Nicolas Bénard, un pèlerin de 20 ans
À l’automne 1616, Nicolas Bénard, un jeune Parisien « âgé de 20 ans ou environ » quitte sa ville natale pour se rendre aux Lieux saints. Embarquant à Marseille, il enchaîne les escales habituelles : Sardaigne, Sicile, Malte et Chypre. Abordant la Terre sainte à Sidon (ville de l’actuel Liban) au début du mois de janvier 1617, il reste environ un mois et demi en Palestine pour visiter les Lieux saints avant de repartir de Saint Jean d’Acre à la fin du mois de février en direction de la Sicile. Là, au lieu de continuer la navigation vers Marseille, Nicolas Bénard poursuit son voyage par voie terrestre : Italie, Suisse, Allemagne, Hollande et Flandres avant de retrouver les siens à Paris le 20 septembre 1617, exactement une année après son départ.
Les adieux du pèlerin
Le mercredi vingtième jour de septembre 1616, moi Nicolas Bénard âgé de 20 ans, ou environ, natif de la ville de Paris, désirant exécuter le dessein et résolution chrétienne pour accomplir le vœu que j’avais dès longtemps fait de faire le voyage en Jérusalem et autres lieux de la Terre sainte, et après avoir mis en ordre et préparé ce qu’il convenait pour y parvenir, ayant pour ce sujet heureusement trouvé compagnie d’un nommé le sieur Francisque Fournequy, chrétien et natif de Constantinople lequel était venu pour obtenir des lettres de provision du roi pour les qualités d’interprète des langues turquesque et arabesque près les ambassadeurs de France en ladite ville de Constantinople au lieu de feu son père, ce qu’il obtint, nous fîmes marché au cocher qui va de Paris à Lyon, à raison de vingt livres pour chacun qui est le prix ordinaire pour le louage du coche seulement, dans lequel et avec Messieurs les députés de Marseille lors au nombre de quatre qui s’en retournaient, nous partîmes de Paris sur les deux heures après midi dudit jour.
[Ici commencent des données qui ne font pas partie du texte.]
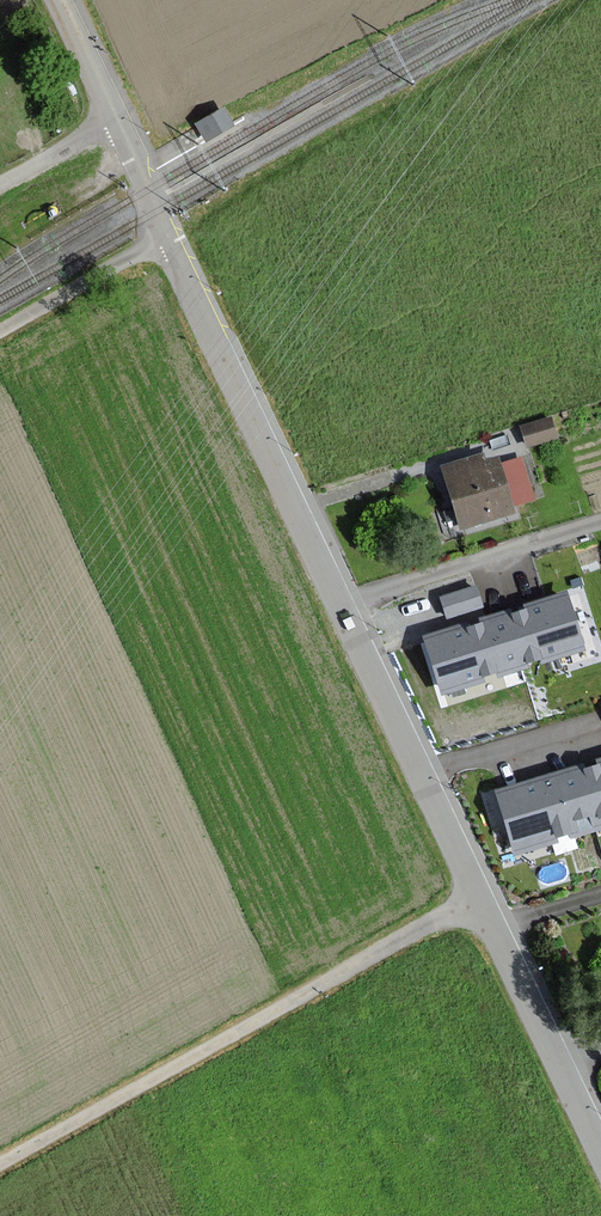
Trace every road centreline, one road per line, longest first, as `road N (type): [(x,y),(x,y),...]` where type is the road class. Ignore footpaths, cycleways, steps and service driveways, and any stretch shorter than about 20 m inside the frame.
road 1 (unclassified): [(59,0),(342,603)]
road 2 (track): [(0,1164),(480,897)]
road 3 (unclassified): [(342,603),(561,1062)]
road 4 (residential): [(342,603),(600,525)]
Et pour me gratifier et m’honorer, plusieurs de mes amis, familiers et voisins de mes parents me vinrent conduire jusques hors la porte Saint-Marcel et après les avoir tous l’un après l’autre remerciés de la bonne amitié qu’ils me portaient, je pris congé d’eux avec un adieu plein de regrets de quitter la patrie et mes parents, et d’autre part fort aise de me voir en la liberté de pouvoir accomplir mon vœu et dessein, et ce fait le cocher nous rendit au gîte à Juvisy distant environ de cinq lieues de Paris.
Lettres de recommandation
Avant son départ, le jeune homme se munit de précieuses lettres de recommandation auprès des autorités civiles et religieuses.
À tous nos lieutenants généraux, gouverneurs de nos provinces, colonels, capitaines, chefs et conducteurs de nos gens de guerre, tant de cheval que de pied, de quelque langue et nation qu’ils soient, baillis, sénéchaux, prévôts, juges ou leurs lieutenants, maires, consuls, capitoux, jurates et échevins de nos villes, capitaines et gardes des portes d’icelles, châteaux, forteresses, ponts, ports, péages et détroits, et à tous autres nos justiciers, officiers et sujets qu’il appartiendra, salut.
Ayant permis à notre cher et bien-aimé Nicolas Bénard, natif de cette notre bonne ville de Paris, d’aller en dévotion à Rome, Notre-Dame de Lorette et en la Terre sainte, visiter le Saint-Sépulcre, voir l’Égypte, Constantinople et autres pays du Levant. À cette cause, nous voulons, vous mandons, et très expressément enjoignons que vous ayez à le laisser passer sûrement et librement, séjourner et retourner par chacun de vos pouvoirs et juridictions, sans lui faire ni souffrir qu’il lui soit fait, mis ou donné aucun trouble, arrêt ou empêchement, mais toute aide, faveur ou assistance dont il aura besoin : car tel est notre plaisir.
Prions et requérons tous princes, potentats, états, républiques et communautés nos voisins, alliés et confédérés, leurs sujets et officiers, ne permettre ou souffrir qu’il lui soit fait aucun tort et empêchement en l’effet ci-dessus, mais contraire donner audit Bernard tout secours, faveur et assistance dont il aura besoin et les en requerra, offrant faire le semblable à ceux de leurs sujets, quand l’occasion s’en présentera.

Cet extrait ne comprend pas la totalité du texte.